▶ [The data]:
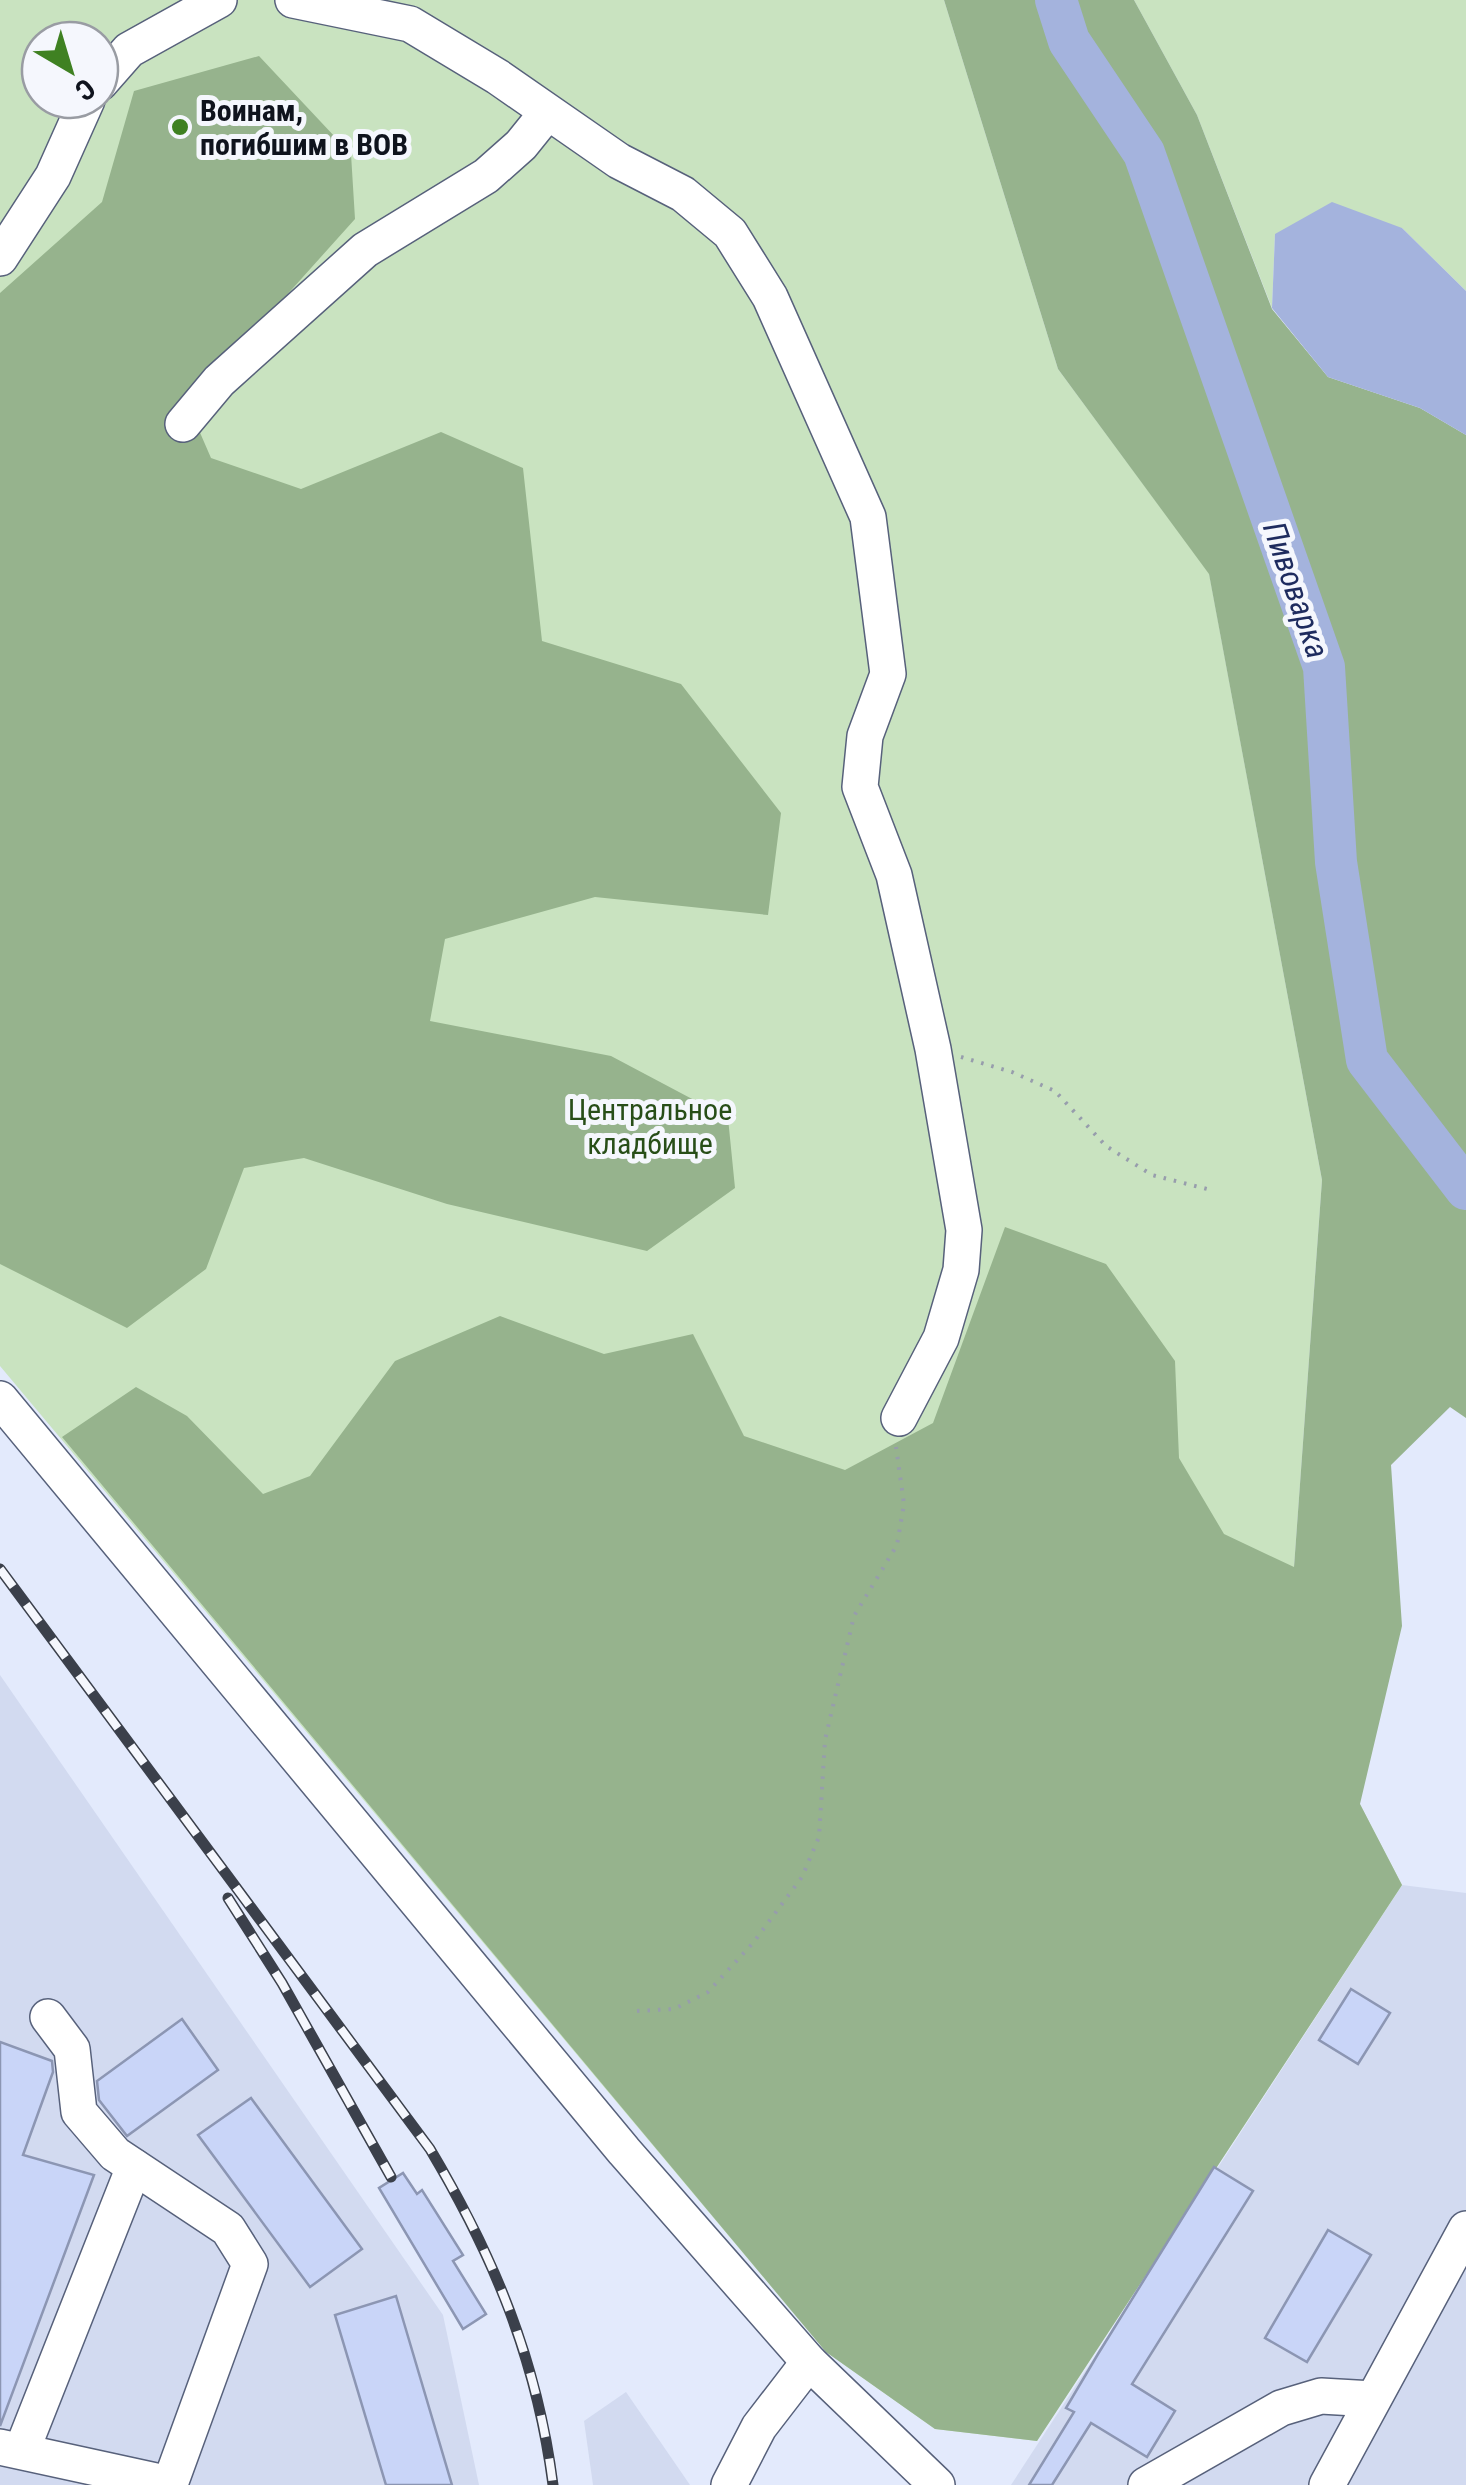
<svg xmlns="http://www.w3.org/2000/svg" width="1466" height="2485" viewBox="0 0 1466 2485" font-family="'Roboto Condensed',sans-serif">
<rect width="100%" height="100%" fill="#e3eafc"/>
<g fill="#d2daf0">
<path d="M 0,1675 L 443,2315 L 479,2485 L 0,2485 Z"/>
<path d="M 1402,1885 L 1466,1893 L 1466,2485 L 1011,2485 Z"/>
<path d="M 626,2392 L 690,2485 L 593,2485 L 584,2421 Z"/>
</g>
<g fill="#c9e3c0" fill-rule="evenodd">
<path d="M 0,0 L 944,0 L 1058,369 L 1209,573 L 1322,1180 L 1287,1664 L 1402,1885 L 1037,2441 L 935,2429 L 826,2352 L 0,1366 ZM 40,40 L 100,40 L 100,100 L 40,100 Z"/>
<path d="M 1134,0 L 1466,0 L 1466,291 L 1402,228 L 1275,234 L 1272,308 L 1197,115 Z"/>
</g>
<g fill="#96b38d">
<path d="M 944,0 L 1134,0 L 1197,115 L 1272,309 L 1328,377 L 1420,408 L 1466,435 L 1466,1418 L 1450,1407 L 1391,1465 L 1402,1626 L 1360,1804 L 1402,1885 L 1037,2441 L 935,2429 L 826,2352 L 62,1437 L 136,1387 L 187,1416 L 263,1494 L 310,1476 L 395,1361 L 500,1316 L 604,1354 L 693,1334 L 744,1436 L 845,1470 L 933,1423 L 1005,1227 L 1106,1264 L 1175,1361 L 1179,1458 L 1224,1534 L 1294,1567 L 1322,1180 L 1209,574 L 1058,369 Z"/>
<path d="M 259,56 L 351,154 L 355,219 L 188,405 L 211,458 L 301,489 L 441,432 L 523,468 L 542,641 L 681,684 L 781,813 L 768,915 L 595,897 L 445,939 L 430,1021 L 611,1056 L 728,1118 L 735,1188 L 647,1251 L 447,1204 L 304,1158 L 244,1168 L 206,1269 L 127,1328 L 0,1264 L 0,293 L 102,202 L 134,91 Z"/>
</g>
<path fill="#a4b3dd" d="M 1332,202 L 1402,228 L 1466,291 L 1466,435 L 1420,408 L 1328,377 L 1272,308 L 1275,234 Z"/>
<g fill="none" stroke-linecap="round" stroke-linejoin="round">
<path stroke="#a4b3dd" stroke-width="42" d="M 1056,0 L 1069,41 L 1144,153 L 1324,667 L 1336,862 L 1367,1060 L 1466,1189"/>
</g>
<g fill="#c9d5f8" stroke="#8c96b3" stroke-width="2.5">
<path d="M 1351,1989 L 1390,2013 L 1358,2064 L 1319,2040 Z"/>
<path d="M 182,2019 L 218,2070 L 127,2136 L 99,2100 L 97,2081 Z"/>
<path d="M 0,2042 L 52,2061 L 53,2072 L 23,2155 L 94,2175 L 0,2426 Z"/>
<path d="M 251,2098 L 362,2249 L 310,2287 L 198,2135 Z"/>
<path d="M 1214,2167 L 1253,2191 L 1132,2384 L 1175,2411 L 1147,2457 L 1091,2423 L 1052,2485 L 1029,2485 L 1074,2412 L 1066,2408 L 1098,2354 Z"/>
<path d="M 403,2173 L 417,2194 L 422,2190 L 463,2255 L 453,2261 L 486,2314 L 463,2329 L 379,2188 Z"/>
<path d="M 1328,2230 L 1371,2255 L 1307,2362 L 1265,2338 Z"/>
<path d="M 396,2296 L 452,2485 L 386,2485 L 335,2315 Z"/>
</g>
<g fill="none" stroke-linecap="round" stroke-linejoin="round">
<g stroke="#57617b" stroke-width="38">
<g id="minor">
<path d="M 293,0 L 410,24 L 498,77 L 619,161 L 683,194 L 730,233 L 770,297 L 868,517 L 888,674 L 865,736 L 860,787 L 894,875 L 933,1049 L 964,1230 L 961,1270 L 941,1338 L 899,1418"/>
<path d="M 100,83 L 129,50 L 219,0"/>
<path d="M 0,258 L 53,176 L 87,100"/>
<path d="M 183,424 L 219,381 L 365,250 L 486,176 L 521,145 L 546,114"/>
<path d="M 0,1399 L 624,2151 L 809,2362 L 937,2485"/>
<path d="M 0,2447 L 170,2484 L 250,2264 L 228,2229 L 115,2154 L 79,2112 L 72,2049 L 48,2017"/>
<path d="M 22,2450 L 134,2167"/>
<path d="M 729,2485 L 759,2427 L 809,2362"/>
<path d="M 1146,2485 L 1281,2408 L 1321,2396 L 1373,2399"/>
<path d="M 1327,2485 L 1466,2229"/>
</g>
</g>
<g stroke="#979dac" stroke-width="4" stroke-dasharray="2.5 8" stroke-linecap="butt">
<path d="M 961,1057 L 1012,1072 L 1055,1091 L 1106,1146 L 1152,1175 L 1207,1189"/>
<path d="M 637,2011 L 674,2009 L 708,1992 L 753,1943 L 802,1877 L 819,1837 L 825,1740 L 854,1616 L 897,1545 L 904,1504 L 896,1447"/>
</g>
<use href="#minor" stroke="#fff" stroke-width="35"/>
<g stroke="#3b404b" stroke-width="11">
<g id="rail">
<path d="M 0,1569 L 430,2149 C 494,2257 537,2360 553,2485"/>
<path d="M 228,1898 L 282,1983 L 391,2177"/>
</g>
</g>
<use href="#rail" stroke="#f5f7fd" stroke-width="8" stroke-dasharray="22" stroke-linecap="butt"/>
</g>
<circle fill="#3f8122" stroke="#f5f7fd" stroke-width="4" cx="180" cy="127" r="10"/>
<g text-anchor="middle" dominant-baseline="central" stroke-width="10" stroke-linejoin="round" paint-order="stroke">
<g font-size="30" font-weight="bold" fill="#0f131d" stroke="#f5f7fd" text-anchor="start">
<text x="200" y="110">Воинам,<tspan x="200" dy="34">погибшим в ВОВ</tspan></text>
</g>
<g font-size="30" fill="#284e18" stroke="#f5f7fd">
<text x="650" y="1109">Центральное<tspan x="650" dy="34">кладбище</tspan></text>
</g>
<g font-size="32" font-style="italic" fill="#1e2b5e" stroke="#f5f7fd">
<text transform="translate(1296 590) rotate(71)">Пивоварка</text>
</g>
</g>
<g transform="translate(70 70) rotate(142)"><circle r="48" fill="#f5f7fd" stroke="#999ca3" stroke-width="2.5"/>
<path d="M0-8L18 38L0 25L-18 38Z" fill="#3f8122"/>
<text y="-15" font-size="28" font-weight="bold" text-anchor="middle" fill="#0f131d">С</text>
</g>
</svg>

▶ [Assignment]: Keep the pictures out of the copy and write out the data exactly as it stands.

▶ [Expected output]:
<svg xmlns="http://www.w3.org/2000/svg" width="1466" height="2485" viewBox="0 0 1466 2485" font-family="'Roboto Condensed',sans-serif">
<rect width="100%" height="100%" fill="#e3eafc"/>
<g fill="#d2daf0">
<path d="M 0,1675 L 443,2315 L 479,2485 L 0,2485 Z"/>
<path d="M 1402,1885 L 1466,1893 L 1466,2485 L 1011,2485 Z"/>
<path d="M 626,2392 L 690,2485 L 593,2485 L 584,2421 Z"/>
</g>
<g fill="#c9e3c0" fill-rule="evenodd">
<path d="M 0,0 L 944,0 L 1058,369 L 1209,573 L 1322,1180 L 1287,1664 L 1402,1885 L 1037,2441 L 935,2429 L 826,2352 L 0,1366 ZM 40,40 L 100,40 L 100,100 L 40,100 Z"/>
<path d="M 1134,0 L 1466,0 L 1466,291 L 1402,228 L 1275,234 L 1272,308 L 1197,115 Z"/>
</g>
<g fill="#96b38d">
<path d="M 944,0 L 1134,0 L 1197,115 L 1272,309 L 1328,377 L 1420,408 L 1466,435 L 1466,1418 L 1450,1407 L 1391,1465 L 1402,1626 L 1360,1804 L 1402,1885 L 1037,2441 L 935,2429 L 826,2352 L 62,1437 L 136,1387 L 187,1416 L 263,1494 L 310,1476 L 395,1361 L 500,1316 L 604,1354 L 693,1334 L 744,1436 L 845,1470 L 933,1423 L 1005,1227 L 1106,1264 L 1175,1361 L 1179,1458 L 1224,1534 L 1294,1567 L 1322,1180 L 1209,574 L 1058,369 Z"/>
<path d="M 259,56 L 351,154 L 355,219 L 188,405 L 211,458 L 301,489 L 441,432 L 523,468 L 542,641 L 681,684 L 781,813 L 768,915 L 595,897 L 445,939 L 430,1021 L 611,1056 L 728,1118 L 735,1188 L 647,1251 L 447,1204 L 304,1158 L 244,1168 L 206,1269 L 127,1328 L 0,1264 L 0,293 L 102,202 L 134,91 Z"/>
</g>
<path fill="#a4b3dd" d="M 1332,202 L 1402,228 L 1466,291 L 1466,435 L 1420,408 L 1328,377 L 1272,308 L 1275,234 Z"/>
<g fill="none" stroke-linecap="round" stroke-linejoin="round">
<path stroke="#a4b3dd" stroke-width="42" d="M 1056,0 L 1069,41 L 1144,153 L 1324,667 L 1336,862 L 1367,1060 L 1466,1189"/>
</g>
<g fill="#c9d5f8" stroke="#8c96b3" stroke-width="2.5">
<path d="M 1351,1989 L 1390,2013 L 1358,2064 L 1319,2040 Z"/>
<path d="M 182,2019 L 218,2070 L 127,2136 L 99,2100 L 97,2081 Z"/>
<path d="M 0,2042 L 52,2061 L 53,2072 L 23,2155 L 94,2175 L 0,2426 Z"/>
<path d="M 251,2098 L 362,2249 L 310,2287 L 198,2135 Z"/>
<path d="M 1214,2167 L 1253,2191 L 1132,2384 L 1175,2411 L 1147,2457 L 1091,2423 L 1052,2485 L 1029,2485 L 1074,2412 L 1066,2408 L 1098,2354 Z"/>
<path d="M 403,2173 L 417,2194 L 422,2190 L 463,2255 L 453,2261 L 486,2314 L 463,2329 L 379,2188 Z"/>
<path d="M 1328,2230 L 1371,2255 L 1307,2362 L 1265,2338 Z"/>
<path d="M 396,2296 L 452,2485 L 386,2485 L 335,2315 Z"/>
</g>
<g fill="none" stroke-linecap="round" stroke-linejoin="round">
<g stroke="#57617b" stroke-width="38">
<g id="minor">
<path d="M 293,0 L 410,24 L 498,77 L 619,161 L 683,194 L 730,233 L 770,297 L 868,517 L 888,674 L 865,736 L 860,787 L 894,875 L 933,1049 L 964,1230 L 961,1270 L 941,1338 L 899,1418"/>
<path d="M 100,83 L 129,50 L 219,0"/>
<path d="M 0,258 L 53,176 L 87,100"/>
<path d="M 183,424 L 219,381 L 365,250 L 486,176 L 521,145 L 546,114"/>
<path d="M 0,1399 L 624,2151 L 809,2362 L 937,2485"/>
<path d="M 0,2447 L 170,2484 L 250,2264 L 228,2229 L 115,2154 L 79,2112 L 72,2049 L 48,2017"/>
<path d="M 22,2450 L 134,2167"/>
<path d="M 729,2485 L 759,2427 L 809,2362"/>
<path d="M 1146,2485 L 1281,2408 L 1321,2396 L 1373,2399"/>
<path d="M 1327,2485 L 1466,2229"/>
</g>
</g>
<g stroke="#979dac" stroke-width="4" stroke-dasharray="2.5 8" stroke-linecap="butt">
<path d="M 961,1057 L 1012,1072 L 1055,1091 L 1106,1146 L 1152,1175 L 1207,1189"/>
<path d="M 637,2011 L 674,2009 L 708,1992 L 753,1943 L 802,1877 L 819,1837 L 825,1740 L 854,1616 L 897,1545 L 904,1504 L 896,1447"/>
</g>
<use href="#minor" stroke="#fff" stroke-width="35"/>
<g stroke="#3b404b" stroke-width="11">
<g id="rail">
<path d="M 0,1569 L 430,2149 C 494,2257 537,2360 553,2485"/>
<path d="M 228,1898 L 282,1983 L 391,2177"/>
</g>
</g>
<use href="#rail" stroke="#f5f7fd" stroke-width="8" stroke-dasharray="22" stroke-linecap="butt"/>
</g>
<circle fill="#3f8122" stroke="#f5f7fd" stroke-width="4" cx="180" cy="127" r="10"/>
<g text-anchor="middle" dominant-baseline="central" stroke-width="10" stroke-linejoin="round" paint-order="stroke">
<g font-size="30" font-weight="bold" fill="#0f131d" stroke="#f5f7fd" text-anchor="start">
<text x="200" y="110">Воинам,<tspan x="200" dy="34">погибшим в ВОВ</tspan></text>
</g>
<g font-size="30" fill="#284e18" stroke="#f5f7fd">
<text x="650" y="1109">Центральное<tspan x="650" dy="34">кладбище</tspan></text>
</g>
<g font-size="32" font-style="italic" fill="#1e2b5e" stroke="#f5f7fd">
<text transform="translate(1296 590) rotate(71)">Пивоварка</text>
</g>
</g>
<g transform="translate(70 70) rotate(142)"><circle r="48" fill="#f5f7fd" stroke="#999ca3" stroke-width="2.5"/>
<path d="M0-8L18 38L0 25L-18 38Z" fill="#3f8122"/>
<text y="-15" font-size="28" font-weight="bold" text-anchor="middle" fill="#0f131d">С</text>
</g>
</svg>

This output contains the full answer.